*** PAGE TEXT

Quick q for the prefect devs: I'm curious why task...
# ask-community
r
Quick q for the prefect devs: I'm curious why task concurrency limits are a cloud feature. This feels to me more like a core feature, since it is presumably something that has to be managed by agents, which are independent of cloud. https://docs.prefect.io/orchestration/concepts/task-concurrency-limiting.html
j
clearly I'm not a prefect dev, but it's pretty common to upsell features like this, regardless of the technical implementation.
j
Agents are only responsible for kicking off flow runs, they don't interact with a running flow afterwards. Since concurrency limits apply across flow runs (meaning multiple concurrent flow runs share the limit), this needs to be handled centrally in Prefect Cloud (or Server).
j
@Ryan Abernathey to follow what Jim said, it’s really the need for a global broker more than anything else (as Prefect’s working assumption is that many different executions of the same flow run / task run can be attempted in physically diverse locations at any time). Therefore, all concurrency features started as Cloud features, where we can exercise that broker. There are PRs for concurrency limits open for Server but we require that features implemented in both Cloud and Server have consistent APIs, and keeping concurrency performant at Cloud’s scale has required multiple special implementations that Server doesn’t have the capability to handle at this time. It has always been our plan to continue moving these Cloud workflow features into the OSS products where possible, but our design priority is to only do so when they can be done in a performant and race-condition free way, so that the quality (and parity) of the feature is maintained.
upvote 1
r
Gotcha, thanks for the explanation.
Is there a recommended workaround if you just want to limit concurrency within a single flow run? Say I call
map
over 100 objects, but I only want 10 of these tasks to be able to run concurrently...
j
You could handle that within your tasks themselves using a
Semaphore
(
threading.Semaphore
if using the local executors,
distributed.Semaphore
if using a
DaskExecutor
).
That would mean that tasks that couldn't run would block and wait for a chance to run, but that's how task concurrency works at the global level as well.
Perhaps we should add an api for this - we could universally handle the concurrency-limit-inside-a-single-flow-run within the executor/flow-runner to make this simpler. Hmmm
upvote 3
Can you give a motivating example for concurrency limits within a single flow run alone? When would this feature be useful?
r
This is for Pangeo Forge
The use case is where we need to pull 1000 files from an FTP server somewhere
we want to avoid clobbering it
1
m
Sorry to chime in like this but we have the same usecase of trying to access an FTP server
j
Would you want all tasks to wait for the files to finish? If so, doing this with multiple prefect tasks doesn't get you much, you might be better served running the FTP pull within a single task and handling the load limiting yourself.
r
Most of the different recipes (which get translated to prefect flows) will point at different upstream servers
Jim I see your point; however, we want to use the same machinery for pulling data e.g. from cloud storage, where we don't care about clobbering and can benefit from distributed parallelism
so we'd like recipe writers to be able to flag a certain
map
operation with an optional concurrency parameter. The recipe writer will presumably know enough about the source to know whether concurrency limits are necessary.
The other reason for creating tasks for each download is to benefit from prefect's retry logic
j
Gotcha. I'd handle this with a
distributed.Semaphore
within your tasks for now. Alternatively, you could make use of dask's worker resources. Tasks tagged with tags of the form
dask-resource:KEY=N
will each take
N
amount of
KEY
resource. So you could limit active download tasks by creating a resource for downloading then tagging download tasks to mark that they require that resource.
👍 1
That would mean that the total concurrency limit scales with the number of workers (so it isn't absolute across the whole run), but would also work and wouldn't block other tasks from running like the
Semaphore
would.

******
*** RECORDED DATA

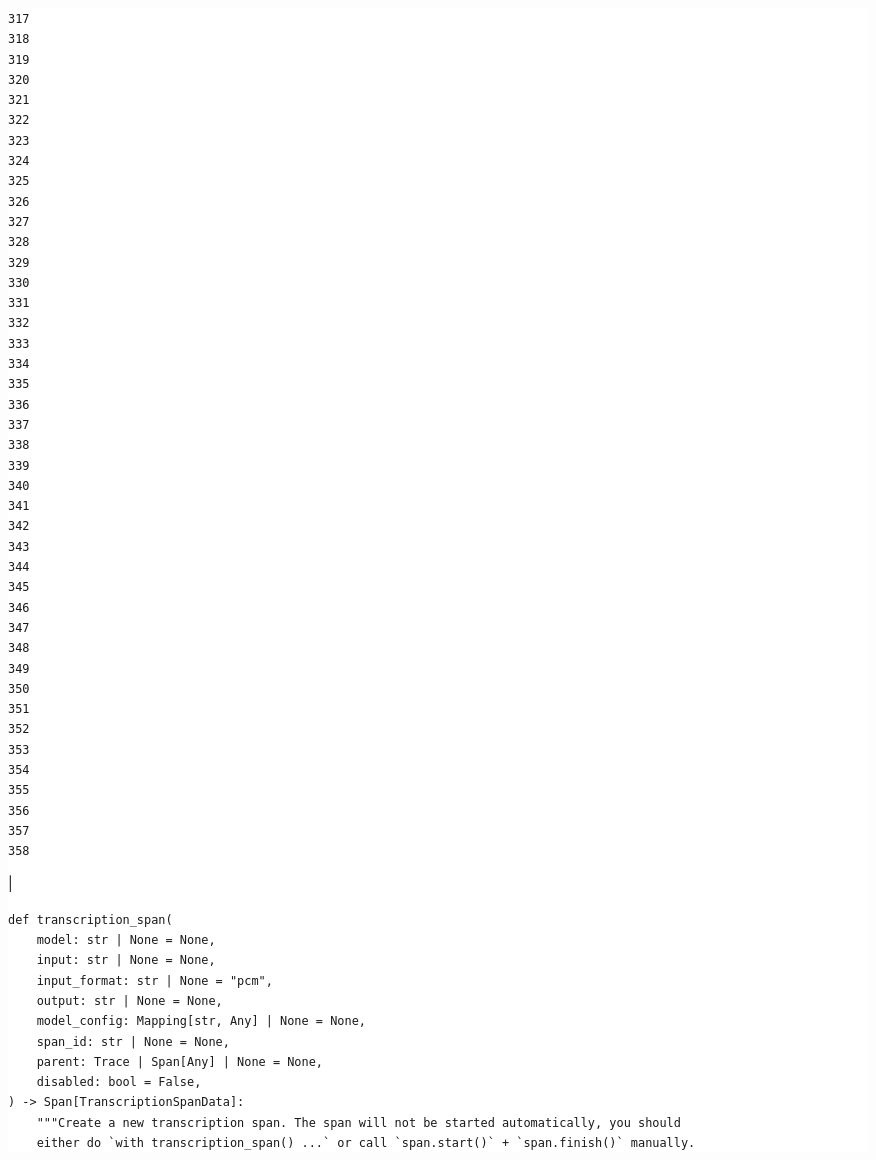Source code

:     
    317
    318
    319
    320
    321
    322
    323
    324
    325
    326
    327
    328
    329
    330
    331
    332
    333
    334
    335
    336
    337
    338
    339
    340
    341
    342
    343
    344
    345
    346
    347
    348
    349
    350
    351
    352
    353
    354
    355
    356
    357
    358

| 
    
    
    def transcription_span(
        model: str | None = None,
        input: str | None = None,
        input_format: str | None = "pcm",
        output: str | None = None,
        model_config: Mapping[str, Any] | None = None,
        span_id: str | None = None,
        parent: Trace | Span[Any] | None = None,
        disabled: bool = False,
    ) -> Span[TranscriptionSpanData]:
        """Create a new transcription span. The span will not be started automatically, you should
        either do `with transcription_span() ...` or call `span.start()` + `span.finish()` manually.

******

PROBLEM TO SOLVE:
Translate this sentence from the thread on task concurrency limits into Spanish: "The recipe writer will presumably know enough about the source to know whether concurrency limits are necessary."

YOUR SOLUTION:
Quien escribe la receta presumiblemente sabrá lo suficiente sobre la fuente como para saber si los límites de concurrencia son necesarios.